Ein Kommentar vom Chefredakteur des Wochenblatts für Landwirtschaft und Landleben, Patrick Liste.
Stirbt der Bauer, stirbt das Land: Deutschland muss mehr Lebensmittel importieren, ohne Einfluss auf die Produktionsstandards. Die Kulturlandschaft ändert sich, weil Flächen verbuschen. Firmen und Handwerkern brechen Kunden weg, Arbeitsplätze verschwinden. Genau das passiert bei einem „Weiter so“.
Die Mischung aus immer schärferen Auflagen und massivem Preisdruck wirkt toxisch. Noch mehr Landwirte hören auf – finanziell gebeutelt, mental erschöpft und ohne Perspektive.
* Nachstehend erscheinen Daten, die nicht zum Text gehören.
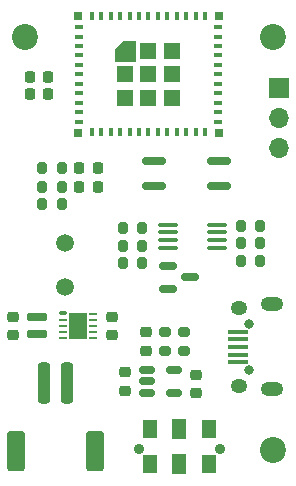
<source format=gts>
%TF.GenerationSoftware,KiCad,Pcbnew,(6.0.1)*%
%TF.CreationDate,2022-03-11T00:25:21+11:00*%
%TF.ProjectId,WiFiTracingTag,57694669-5472-4616-9369-6e675461672e,rev?*%
%TF.SameCoordinates,PX66ff300PY791ddc0*%
%TF.FileFunction,Soldermask,Top*%
%TF.FilePolarity,Negative*%
%FSLAX46Y46*%
G04 Gerber Fmt 4.6, Leading zero omitted, Abs format (unit mm)*
G04 Created by KiCad (PCBNEW (6.0.1)) date 2022-03-11 00:25:21*
%MOMM*%
%LPD*%
G01*
G04 APERTURE LIST*
G04 Aperture macros list*
%AMRoundRect*
0 Rectangle with rounded corners*
0 $1 Rounding radius*
0 $2 $3 $4 $5 $6 $7 $8 $9 X,Y pos of 4 corners*
0 Add a 4 corners polygon primitive as box body*
4,1,4,$2,$3,$4,$5,$6,$7,$8,$9,$2,$3,0*
0 Add four circle primitives for the rounded corners*
1,1,$1+$1,$2,$3*
1,1,$1+$1,$4,$5*
1,1,$1+$1,$6,$7*
1,1,$1+$1,$8,$9*
0 Add four rect primitives between the rounded corners*
20,1,$1+$1,$2,$3,$4,$5,0*
20,1,$1+$1,$4,$5,$6,$7,0*
20,1,$1+$1,$6,$7,$8,$9,0*
20,1,$1+$1,$8,$9,$2,$3,0*%
G04 Aperture macros list end*
%ADD10C,0.010000*%
%ADD11R,0.800000X0.400000*%
%ADD12R,0.400000X0.800000*%
%ADD13R,1.450000X1.450000*%
%ADD14R,0.700000X0.700000*%
%ADD15RoundRect,0.200000X-0.200000X-0.275000X0.200000X-0.275000X0.200000X0.275000X-0.200000X0.275000X0*%
%ADD16RoundRect,0.225000X0.250000X-0.225000X0.250000X0.225000X-0.250000X0.225000X-0.250000X-0.225000X0*%
%ADD17RoundRect,0.225000X0.225000X0.250000X-0.225000X0.250000X-0.225000X-0.250000X0.225000X-0.250000X0*%
%ADD18C,1.500000*%
%ADD19C,0.800000*%
%ADD20R,1.750000X0.400000*%
%ADD21O,1.900000X1.250000*%
%ADD22O,1.400000X1.250000*%
%ADD23RoundRect,0.175000X-0.675000X0.175000X-0.675000X-0.175000X0.675000X-0.175000X0.675000X0.175000X0*%
%ADD24RoundRect,0.150000X-0.512500X-0.150000X0.512500X-0.150000X0.512500X0.150000X-0.512500X0.150000X0*%
%ADD25RoundRect,0.150000X-0.587500X-0.150000X0.587500X-0.150000X0.587500X0.150000X-0.587500X0.150000X0*%
%ADD26RoundRect,0.200000X0.200000X0.275000X-0.200000X0.275000X-0.200000X-0.275000X0.200000X-0.275000X0*%
%ADD27RoundRect,0.225000X-0.225000X-0.250000X0.225000X-0.250000X0.225000X0.250000X-0.225000X0.250000X0*%
%ADD28C,0.900000*%
%ADD29R,1.200000X1.500000*%
%ADD30R,1.250000X1.700000*%
%ADD31R,1.250000X1.500000*%
%ADD32R,1.250000X1.525000*%
%ADD33R,1.225000X1.725000*%
%ADD34R,1.700000X1.700000*%
%ADD35O,1.700000X1.700000*%
%ADD36RoundRect,0.100000X-0.712500X-0.100000X0.712500X-0.100000X0.712500X0.100000X-0.712500X0.100000X0*%
%ADD37RoundRect,0.225000X-0.250000X0.225000X-0.250000X-0.225000X0.250000X-0.225000X0.250000X0.225000X0*%
%ADD38C,2.200000*%
%ADD39RoundRect,0.218750X0.256250X-0.218750X0.256250X0.218750X-0.256250X0.218750X-0.256250X-0.218750X0*%
%ADD40RoundRect,0.200000X0.275000X-0.200000X0.275000X0.200000X-0.275000X0.200000X-0.275000X-0.200000X0*%
%ADD41RoundRect,0.175000X-0.825000X-0.175000X0.825000X-0.175000X0.825000X0.175000X-0.825000X0.175000X0*%
%ADD42RoundRect,0.200000X-0.275000X0.200000X-0.275000X-0.200000X0.275000X-0.200000X0.275000X0.200000X0*%
%ADD43RoundRect,0.250000X-0.250000X-1.500000X0.250000X-1.500000X0.250000X1.500000X-0.250000X1.500000X0*%
%ADD44RoundRect,0.250001X-0.499999X-1.449999X0.499999X-1.449999X0.499999X1.449999X-0.499999X1.449999X0*%
%ADD45RoundRect,0.075000X-0.225000X0.075000X-0.225000X-0.075000X0.225000X-0.075000X0.225000X0.075000X0*%
%ADD46RoundRect,0.050000X-0.250000X0.050000X-0.250000X-0.050000X0.250000X-0.050000X0.250000X0.050000X0*%
%ADD47R,1.500000X2.300000*%
G04 APERTURE END LIST*
D10*
%TO.C,U4*%
X11825000Y35450000D02*
X10175000Y35450000D01*
X10175000Y35450000D02*
X10175000Y36440000D01*
X10175000Y36440000D02*
X10835000Y37100000D01*
X10835000Y37100000D02*
X11825000Y37100000D01*
X11825000Y37100000D02*
X11825000Y35450000D01*
G36*
X11825000Y35450000D02*
G01*
X10175000Y35450000D01*
X10175000Y36440000D01*
X10835000Y37100000D01*
X11825000Y37100000D01*
X11825000Y35450000D01*
G37*
X11825000Y35450000D02*
X10175000Y35450000D01*
X10175000Y36440000D01*
X10835000Y37100000D01*
X11825000Y37100000D01*
X11825000Y35450000D01*
%TD*%
D11*
%TO.C,U4*%
X7075000Y38300000D03*
X7075000Y37500000D03*
X7075000Y36700000D03*
X7075000Y35900000D03*
X7075000Y35100000D03*
X7075000Y34300000D03*
X7075000Y33500000D03*
X7075000Y32700000D03*
X7075000Y31900000D03*
X7075000Y31100000D03*
X7075000Y30300000D03*
D12*
X8175000Y29400000D03*
X8975000Y29400000D03*
X9775000Y29400000D03*
X10575000Y29400000D03*
X11375000Y29400000D03*
X12175000Y29400000D03*
X12975000Y29400000D03*
X13775000Y29400000D03*
X14575000Y29400000D03*
X15375000Y29400000D03*
X16175000Y29400000D03*
X16975000Y29400000D03*
X17775000Y29400000D03*
D11*
X18875000Y30300000D03*
X18875000Y31100000D03*
X18875000Y31900000D03*
X18875000Y32700000D03*
X18875000Y33500000D03*
X18875000Y34300000D03*
X18875000Y35100000D03*
X18875000Y35900000D03*
X18875000Y36700000D03*
X18875000Y37500000D03*
X18875000Y38300000D03*
D12*
X17775000Y39200000D03*
X16975000Y39200000D03*
X16175000Y39200000D03*
X15375000Y39200000D03*
X14575000Y39200000D03*
X13775000Y39200000D03*
X12975000Y39200000D03*
X12175000Y39200000D03*
X11375000Y39200000D03*
X10575000Y39200000D03*
X9775000Y39200000D03*
X8975000Y39200000D03*
X8175000Y39200000D03*
D13*
X12975000Y36275000D03*
X14950000Y36275000D03*
X14950000Y34300000D03*
X14950000Y32325000D03*
X12975000Y32325000D03*
X11000000Y32325000D03*
X11000000Y34300000D03*
X12975000Y34300000D03*
D14*
X18925000Y39250000D03*
X18925000Y29350000D03*
X7025000Y29350000D03*
X7025000Y39250000D03*
%TD*%
D15*
%TO.C,R2*%
X10775000Y19800000D03*
X12425000Y19800000D03*
%TD*%
D16*
%TO.C,C3*%
X11000000Y7525000D03*
X11000000Y9075000D03*
%TD*%
D17*
%TO.C,C6*%
X4475000Y32600000D03*
X2925000Y32600000D03*
%TD*%
D18*
%TO.C,TP1*%
X5900000Y20000000D03*
%TD*%
D19*
%TO.C,J2*%
X21517500Y13175000D03*
X21517500Y9275000D03*
D20*
X20542500Y9925000D03*
X20542500Y10575000D03*
X20542500Y11225000D03*
X20542500Y11875000D03*
X20542500Y12525000D03*
D21*
X23417500Y14825000D03*
D22*
X20617500Y14525000D03*
X20617500Y7925000D03*
D21*
X23417500Y7625000D03*
%TD*%
D16*
%TO.C,C1*%
X17000000Y7325000D03*
X17000000Y8875000D03*
%TD*%
D23*
%TO.C,L1*%
X3500000Y12275000D03*
X3500000Y13725000D03*
%TD*%
D24*
%TO.C,U2*%
X12862500Y9250000D03*
X12862500Y8300000D03*
X12862500Y7350000D03*
X15137500Y7350000D03*
X15137500Y9250000D03*
%TD*%
D25*
%TO.C,D2*%
X14622500Y18050000D03*
X14622500Y16150000D03*
X16497500Y17100000D03*
%TD*%
D26*
%TO.C,R6*%
X12425000Y18300000D03*
X10775000Y18300000D03*
%TD*%
D27*
%TO.C,C5*%
X7125000Y24800000D03*
X8675000Y24800000D03*
%TD*%
D28*
%TO.C,SW1*%
X19000000Y2600000D03*
X12200000Y2600000D03*
D29*
X13100000Y4300000D03*
D30*
X15600000Y4300000D03*
D31*
X18100000Y4300000D03*
D32*
X13100000Y1287500D03*
D33*
X15587500Y1287500D03*
D32*
X18100000Y1287500D03*
%TD*%
D34*
%TO.C,J1*%
X24000000Y33125000D03*
D35*
X24000000Y30585000D03*
X24000000Y28045000D03*
%TD*%
D15*
%TO.C,R9*%
X3975000Y24800000D03*
X5625000Y24800000D03*
%TD*%
D36*
%TO.C,U1*%
X14587500Y21575000D03*
X14587500Y20925000D03*
X14587500Y20275000D03*
X14587500Y19625000D03*
X18812500Y19625000D03*
X18812500Y20275000D03*
X18812500Y20925000D03*
X18812500Y21575000D03*
%TD*%
D37*
%TO.C,C4*%
X1500000Y13775000D03*
X1500000Y12225000D03*
%TD*%
D26*
%TO.C,R11*%
X5625000Y23300000D03*
X3975000Y23300000D03*
%TD*%
D38*
%TO.C,REF\u002A\u002A*%
X23500000Y37500000D03*
%TD*%
D27*
%TO.C,C8*%
X7125000Y26400000D03*
X8675000Y26400000D03*
%TD*%
D15*
%TO.C,R5*%
X20775000Y21500000D03*
X22425000Y21500000D03*
%TD*%
D39*
%TO.C,D1*%
X12800000Y10912500D03*
X12800000Y12487500D03*
%TD*%
D40*
%TO.C,R4*%
X16000000Y10875000D03*
X16000000Y12525000D03*
%TD*%
D41*
%TO.C,BOOT1*%
X13450000Y26975000D03*
X18950000Y26975000D03*
X18950000Y24825000D03*
X13450000Y24825000D03*
%TD*%
D38*
%TO.C,REF\u002A\u002A*%
X23500000Y2500000D03*
%TD*%
D42*
%TO.C,R1*%
X14400000Y12525000D03*
X14400000Y10875000D03*
%TD*%
D15*
%TO.C,R7*%
X20775000Y18500000D03*
X22425000Y18500000D03*
%TD*%
D16*
%TO.C,C2*%
X9900000Y12225000D03*
X9900000Y13775000D03*
%TD*%
D15*
%TO.C,R10*%
X3975000Y26400000D03*
X5625000Y26400000D03*
%TD*%
D38*
%TO.C,REF\u002A\u002A*%
X2500000Y37500000D03*
%TD*%
D43*
%TO.C,BT1*%
X4100000Y8150000D03*
X6100000Y8150000D03*
D44*
X1750000Y2400000D03*
X8450000Y2400000D03*
%TD*%
D45*
%TO.C,U3*%
X5750000Y14050000D03*
D46*
X5750000Y13500000D03*
X5750000Y13000000D03*
X5750000Y12500000D03*
X5750000Y12000000D03*
X8250000Y12000000D03*
X8250000Y12500000D03*
X8250000Y13000000D03*
X8250000Y13500000D03*
X8250000Y14000000D03*
D47*
X7000000Y13000000D03*
%TD*%
D26*
%TO.C,R8*%
X22425000Y20000000D03*
X20775000Y20000000D03*
%TD*%
%TO.C,R3*%
X12425000Y21300000D03*
X10775000Y21300000D03*
%TD*%
D17*
%TO.C,C7*%
X4475000Y34100000D03*
X2925000Y34100000D03*
%TD*%
D18*
%TO.C,TP2*%
X5900000Y16300000D03*
%TD*%
M02*

</source>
Doch gelingt 2022 die Wende? Bei den Treibern Lebensmitteleinzelhandel und Politik gibt es erste Anzeichen dazu. Damit es wirklich gelingt, müssen Landwirte weiter Druck machen.
Handel: zu Mengen und Aufpreis bekennen
Dass sich der Lebensmittelhandel mit „5 x D“ zu deutschem Schweinefleisch bekennt, ist positiv – und auch ein Verdienst des Agrardialogs, der aus den Bauernprotesten entstanden ist. Jetzt muss sich der Handel aber auch konsequent zu den Mengen und zum Aufpreis bekennen. Für höhere Standards und bei massiv steigenden Kosten müssen Landwirte mehr Geld bekommen.
Aktuell zeigt sich das noch nicht: So wirbt Lidl damit, dass ein identischer Warenkorb 2021 nahezu exakt so viel kostet wie 2019 – und auch 2022 günstig bleibt. Der Handel muss verinnerlichen, was seine Regeln bedeuten: Sie rollen sich auf die ganze Landwirtschaft aus – ganz egal, ob die Produkte im Regal, bei Großabnehmern oder im Export landen.
Politik: bei Prämien nachbessern
Was die Landwirte zuletzt durchstehen mussten, war furchtbar und kann so nicht weitergehen, sagte NRW-Landwirtschaftsministerin Ursula Heinen-Esser kürzlich. Eine treffende Erkenntnis. Jetzt muss das richtige politische Vorgehen daraus folgen. Die Corona-Hilfen in NRW sind ein positives Beispiel, die Agrarprämien ab 2023 nicht: Landwirte sollen mit Umwelt- und Klimaleistungen Geld verdienen, am Ende könnte es aber weniger Einkommen und weniger Umweltschutz geben.
Damit Landwirte wieder Vertrauen in Politik gewinnen, müssen die Ampel-Regierung im Bund und die Landesregierung in NRW bei den Prämien nachbessern. Und endlich den Zielkonflikt zwischen Tierwohl und Umweltschutz sowie die Tierwohl-Finanzierung lösen.
Berufsstand: Geschlossen auftreten
Der nötige Druck auf Handel und Politik kann nur vom Berufsstand kommen. Dafür ist Geschlossenheit nötig. Diese bröckelt aber. Verschiedene landwirtschaftliche Gruppen sind gut und wichtig. Aber bei der generellen Ausrichtung braucht es Einigkeit. Interne Zersplitterung kostet Zeit, Kraft und stärkt andere.
Aktuelles Negativ-Beispiel ist die Aufspaltung des Agrardialogs bei der Zusammenarbeit mit der Koordinationszentrale Handel-Landwirtschaft. Die Entscheider aller landwirtschaftlichen Gruppen sollten sich zusammenraufen. Zumal die Basis viel weiter ist wie die eindrucksvollen Lichterfahrten zeigten: Hier spielte es keine Rolle, aus welchem „Lager“ der Landwirt kam.